EXERCISES
1. Reproduce the part of the blog excerpt that begins at "Thus, I may" and stops after "20,175 words. Whewf.", keeping every word the same.
2. According to the blog excerpt, in what city and year is the story Particular People set?

[DOCUMENT EXTRACT]

Tangential: isn’t it about time NEVERMORE started giving out prizes? Maybe it’s a huge pain in the ass, maybe it requires a whole ado of certification or dues in the League of Award-Granting Film Festivals, I honestly have no idea, but I would have paid extra to get to vote for American Astronaut for best feature the year they showed it; the same goes for The Host and… damn. Now I’ve forgotten the name of that amazing movie I watched last year, the super-cold 1950′s gangster movie. Damn. Anyway, that.

After having read this story when it was linked from Unfogged earlier this week I have been unable to stop talking about the idea of real-life superheroes. Back in the day, Aaron used to run a group story project thing and in it were a few “normal guy superheroes.” Eventually, if I recall correctly, those of us who wrote some of them threw in the concept of there being a sort of combination farm league and trade union made up of all the Normal Guy Superheroes – Flash Gordon, for instance, or Ash from the Evil Dead movies.

At any rate, the more I talk about this idea that real people decide to put on a costume and go bust crackhouses or whatever – becoming, as I said to The Boyf, the middle ground between the saying “be the change you want to see in the world” and Katmandu’s fabulous “be the trouble you want to see in the world” t-shirt – the more obsessed I become with what Durham’s local superhero would be like if we had one.

The way I figure, she or he would pretty much have to go by the monicker “The Bull’s-Eye.” Given our architecture and the general Faded Glory/Urban Decay prom theme we have going downtown, she or he would need to be one of the trench-coated, goggled, fedora-wearing types. The calling card would be the obvious emblem of a bull’s-eye. They would need to be more a criminologist than a ruffian. Durham would happily play home to a Batman or a Golden Age Sandman but not so much a Superman or The Flash. They would be the detective type, collecting evidence and leaving bundled baddies on the steps of the police station.

Now that I think about it, that actually happens in The Dark Knight, doesn’t it? See, that’s what I’m talking about.

Such trains of thought naturally lead me to wonder what would result if this were to happen in the World of Darkness version of the Triangle inhabited by more than one of my group’s tabletop games over the years. Were Withrow to encounter the Bull’s-Eye running around Durham he would be so horribly miffed. What the hell does some crazy mortal mean, claiming to be a superhero? Withrow is supposed to be the brooding superhero, don’t they know that? It would be amusing.

Thus, I may have found the topic for next – I mean, this – year’s NaNoWriMo or, even better, this year’s Script Frenzy.

And finally I can sleep.

NaNoWriMo 2008 Winner Badge

I am closing in on Akismet having caught 100,000 spam comments on my behalf. Sweet.

NaNo thus far: 38,495 words.

I created a Wordle word cloud of the text so far. Hell yeah.

20,175 words. Whewf.

This year I’m writing a noir thriller kind of thing called Particular People about a gay insurance agent caught up in the life of a famous client who is a closet-case. It’s set in Nashville, TN, in 1983 and the title is an allusion to the old trick the queer community used to use to identify one another: when they were sitting at a bar, so it is said (and as often it’s said to be untrue), they would leave out a pack of Pall Malls so that the motto – Wherever Particular People Gather – would be visible.

I’m up to 12,923 words as of tonight. I’m only barely keeping pace with the normal progression of 1,667 words/day but tomorrow afternoon there’s a write-in at a coffeehouse around the corner from me so I plan to get way out ahead of the curve while I’m there.

I am linking to a brother’s awesome photoblog of the Annex’s demolition for two reasons:

1) because, as stated, it is awesome and
2) so that Aaron will believe it’s really happening.

Sadly, the age of Photoshop renders (2) a futile effort, as “photos” are no evidence at all anymore.

Also: AnnexCam!

I have finished The College Town. It’s a short story about a small college town on the night the zombies attack. It is extremely silly, but at least I finally finished it.

I wrote a lot this weekend and that always leaves me feeling pretty awesome.

[/DOCUMENT EXTRACT]
[EXTRACTED DATA]

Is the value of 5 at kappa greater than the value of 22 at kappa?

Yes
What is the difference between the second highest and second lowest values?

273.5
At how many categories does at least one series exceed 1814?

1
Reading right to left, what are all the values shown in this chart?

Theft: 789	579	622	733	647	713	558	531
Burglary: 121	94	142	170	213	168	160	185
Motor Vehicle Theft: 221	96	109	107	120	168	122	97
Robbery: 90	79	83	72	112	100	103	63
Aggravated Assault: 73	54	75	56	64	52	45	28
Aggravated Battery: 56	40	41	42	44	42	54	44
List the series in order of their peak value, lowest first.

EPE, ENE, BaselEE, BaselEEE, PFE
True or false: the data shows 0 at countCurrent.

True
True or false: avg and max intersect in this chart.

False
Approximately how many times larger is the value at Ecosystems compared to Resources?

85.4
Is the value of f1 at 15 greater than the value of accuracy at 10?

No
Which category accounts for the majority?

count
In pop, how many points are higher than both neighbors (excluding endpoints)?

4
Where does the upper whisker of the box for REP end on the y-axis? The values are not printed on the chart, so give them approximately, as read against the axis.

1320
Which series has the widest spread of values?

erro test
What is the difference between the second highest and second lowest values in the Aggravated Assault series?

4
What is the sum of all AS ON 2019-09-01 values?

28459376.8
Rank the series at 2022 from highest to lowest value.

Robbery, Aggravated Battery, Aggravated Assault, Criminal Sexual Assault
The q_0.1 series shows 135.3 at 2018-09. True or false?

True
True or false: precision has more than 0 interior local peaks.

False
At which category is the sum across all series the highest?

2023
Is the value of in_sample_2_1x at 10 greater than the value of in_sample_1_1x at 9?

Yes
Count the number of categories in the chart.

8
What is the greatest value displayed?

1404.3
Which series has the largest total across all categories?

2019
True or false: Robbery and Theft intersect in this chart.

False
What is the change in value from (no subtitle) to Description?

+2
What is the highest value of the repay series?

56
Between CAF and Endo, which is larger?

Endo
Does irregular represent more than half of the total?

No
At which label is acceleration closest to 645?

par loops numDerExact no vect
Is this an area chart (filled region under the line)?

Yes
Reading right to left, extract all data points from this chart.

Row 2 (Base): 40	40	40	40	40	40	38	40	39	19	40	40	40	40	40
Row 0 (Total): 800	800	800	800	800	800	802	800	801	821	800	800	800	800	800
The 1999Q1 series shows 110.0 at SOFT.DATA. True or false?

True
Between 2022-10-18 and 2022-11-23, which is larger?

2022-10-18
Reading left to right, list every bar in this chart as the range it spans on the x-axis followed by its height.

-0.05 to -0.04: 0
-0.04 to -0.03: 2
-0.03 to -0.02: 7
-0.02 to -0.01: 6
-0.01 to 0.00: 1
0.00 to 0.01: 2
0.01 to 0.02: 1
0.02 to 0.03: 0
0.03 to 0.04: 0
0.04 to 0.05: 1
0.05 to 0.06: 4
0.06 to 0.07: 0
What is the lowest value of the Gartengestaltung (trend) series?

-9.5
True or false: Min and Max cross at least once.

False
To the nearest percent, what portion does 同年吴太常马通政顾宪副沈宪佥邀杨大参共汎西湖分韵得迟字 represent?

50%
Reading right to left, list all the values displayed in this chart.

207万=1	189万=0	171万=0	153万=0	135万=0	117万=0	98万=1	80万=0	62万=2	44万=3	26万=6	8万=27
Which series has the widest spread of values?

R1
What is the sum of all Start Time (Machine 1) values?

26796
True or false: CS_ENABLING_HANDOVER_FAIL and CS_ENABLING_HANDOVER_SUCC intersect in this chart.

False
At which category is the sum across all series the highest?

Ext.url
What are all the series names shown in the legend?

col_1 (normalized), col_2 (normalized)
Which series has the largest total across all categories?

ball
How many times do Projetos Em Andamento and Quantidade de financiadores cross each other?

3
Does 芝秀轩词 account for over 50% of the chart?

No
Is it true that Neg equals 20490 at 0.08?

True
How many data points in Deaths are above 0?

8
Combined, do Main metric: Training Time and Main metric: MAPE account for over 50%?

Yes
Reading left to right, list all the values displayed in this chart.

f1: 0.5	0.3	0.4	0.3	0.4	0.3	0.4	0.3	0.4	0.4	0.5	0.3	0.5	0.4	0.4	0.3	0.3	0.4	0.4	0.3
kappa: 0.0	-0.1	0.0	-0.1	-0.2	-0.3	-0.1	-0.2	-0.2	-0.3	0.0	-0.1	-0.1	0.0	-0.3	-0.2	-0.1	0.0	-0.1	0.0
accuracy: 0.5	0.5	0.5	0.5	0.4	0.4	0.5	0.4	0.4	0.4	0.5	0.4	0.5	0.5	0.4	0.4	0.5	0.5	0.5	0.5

[/EXTRACTED DATA]

ANSWERS IN ORDER
1.
Thus, I may have found the topic for next – I mean, this – year’s NaNoWriMo or, even better, this year’s Script Frenzy.

And finally I can sleep.

NaNoWriMo 2008 Winner Badge

I am closing in on Akismet having caught 100,000 spam comments on my behalf. Sweet.

NaNo thus far: 38,495 words.

I created a Wordle word cloud of the text so far. Hell yeah.

20,175 words. Whewf.

2. Nashville, TN, in 1983.